I see what you mean about why the elements that seem connected to thrillers for people who interact a lot with the genre would be pretty easy to not pick up on when you don’t interact with it much. A lot of thrillers and horror are built on paranoia and tension and it usually does that by taking generally normal and safe situations and making them feel unsafe. It’s why children feature so much in scary movies. A lot of things that seem like thriller aspects to us can seem pretty normal through a lens not assuming something bad is going on.
I experienced this backward when playing a game called Gone Home. For some reason (maybe the title maybe because the summary was vague) I assumed it was a scary game. The character arrives home after being gone for like a year or so to an empty house on a stormy night. Not inherently creepy but I just thought it was. You go through the game learning about what the family has been up to since you’ve been gone and pretty much none of the info implied a creepy undertone (there was one super small subplot about a ghost but it was super minor) but I was so sure it was a horror game of some kind because it just felt creepy to me. Even by the end, when it was clear it was about the character’s sister discovering she was gay, I still kept expecting to find someone dead or something and was thrown when it ended with the sister writing a letter to the character saying she ran away with her girlfriend.
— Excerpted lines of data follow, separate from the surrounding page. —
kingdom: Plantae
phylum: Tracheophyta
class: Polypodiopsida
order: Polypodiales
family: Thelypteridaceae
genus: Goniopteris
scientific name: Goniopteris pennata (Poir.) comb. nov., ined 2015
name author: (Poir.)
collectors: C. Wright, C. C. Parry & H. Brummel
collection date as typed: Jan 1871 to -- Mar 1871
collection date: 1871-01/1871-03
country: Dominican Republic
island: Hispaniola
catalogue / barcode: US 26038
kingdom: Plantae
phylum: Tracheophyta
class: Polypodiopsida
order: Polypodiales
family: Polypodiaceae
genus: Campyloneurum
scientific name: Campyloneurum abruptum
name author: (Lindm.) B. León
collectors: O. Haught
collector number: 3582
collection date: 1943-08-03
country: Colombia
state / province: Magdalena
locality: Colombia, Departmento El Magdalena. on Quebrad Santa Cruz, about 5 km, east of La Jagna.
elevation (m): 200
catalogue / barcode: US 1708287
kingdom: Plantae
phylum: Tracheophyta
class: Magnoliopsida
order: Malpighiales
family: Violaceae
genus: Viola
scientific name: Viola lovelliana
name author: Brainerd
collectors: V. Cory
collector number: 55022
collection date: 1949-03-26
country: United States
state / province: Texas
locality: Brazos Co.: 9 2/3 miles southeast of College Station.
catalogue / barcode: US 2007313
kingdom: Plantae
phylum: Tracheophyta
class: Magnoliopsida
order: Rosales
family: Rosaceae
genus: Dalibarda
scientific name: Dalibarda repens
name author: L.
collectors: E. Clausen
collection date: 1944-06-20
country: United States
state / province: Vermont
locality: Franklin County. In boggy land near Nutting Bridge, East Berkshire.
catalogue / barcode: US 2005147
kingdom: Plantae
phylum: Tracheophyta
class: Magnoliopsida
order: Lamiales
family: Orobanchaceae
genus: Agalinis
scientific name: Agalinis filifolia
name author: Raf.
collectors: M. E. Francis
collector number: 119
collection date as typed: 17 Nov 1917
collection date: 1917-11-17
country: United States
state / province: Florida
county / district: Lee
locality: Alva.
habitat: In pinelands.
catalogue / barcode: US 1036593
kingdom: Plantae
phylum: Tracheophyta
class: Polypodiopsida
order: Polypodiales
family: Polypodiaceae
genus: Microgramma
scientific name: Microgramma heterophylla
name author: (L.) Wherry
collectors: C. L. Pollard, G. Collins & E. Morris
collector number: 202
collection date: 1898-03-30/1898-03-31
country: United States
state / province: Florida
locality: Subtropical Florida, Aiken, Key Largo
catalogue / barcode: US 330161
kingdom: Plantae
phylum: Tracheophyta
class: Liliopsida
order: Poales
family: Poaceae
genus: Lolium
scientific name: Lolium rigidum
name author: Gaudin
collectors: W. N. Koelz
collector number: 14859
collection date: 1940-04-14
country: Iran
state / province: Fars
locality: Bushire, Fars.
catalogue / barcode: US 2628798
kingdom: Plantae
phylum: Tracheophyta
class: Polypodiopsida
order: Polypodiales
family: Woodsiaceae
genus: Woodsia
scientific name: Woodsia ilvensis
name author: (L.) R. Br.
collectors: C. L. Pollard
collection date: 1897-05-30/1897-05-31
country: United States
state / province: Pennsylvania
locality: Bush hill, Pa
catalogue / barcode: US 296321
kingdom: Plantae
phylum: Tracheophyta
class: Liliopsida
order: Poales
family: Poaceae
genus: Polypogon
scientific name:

So much of the thriller genre is keeping creepy undertones that when you go in without any assumptions about usual thriller elements, it’s easy to assume it is just a normal situation. Amnesia is a super common thriller trope, the person might have mentioned Finland being creepy to them since the character knows they didn’t use to live in Finland but now they live in the middle of the woods in a country they don’t speak the language of with seemingly little way to contact anyone if they need help if something goes wrong. To someone used to thrillers, it implies something will go wrong. It can also give a sense of isolation to some people which is also common in thrillers. The spouse can come off a bit obsessive to some with that weird mention about killing a bird and that blood pact thing which can make the reader unsure of their intentions. Also about the nightmares, while they do occur in other genres, they are always symbolic of something, and the image of a creepy house with a scream, a bloody bath, and a broken mirror seems to imply to me that the main character has some anxiety about some kind of murder they are connected to. Those were just the things that seemed connected to thrillers to me, but I also read and play a lot of thrillers so I recognize the common elements of it. But experiences are not universal and other people probably didn’t read the scenes the way I did.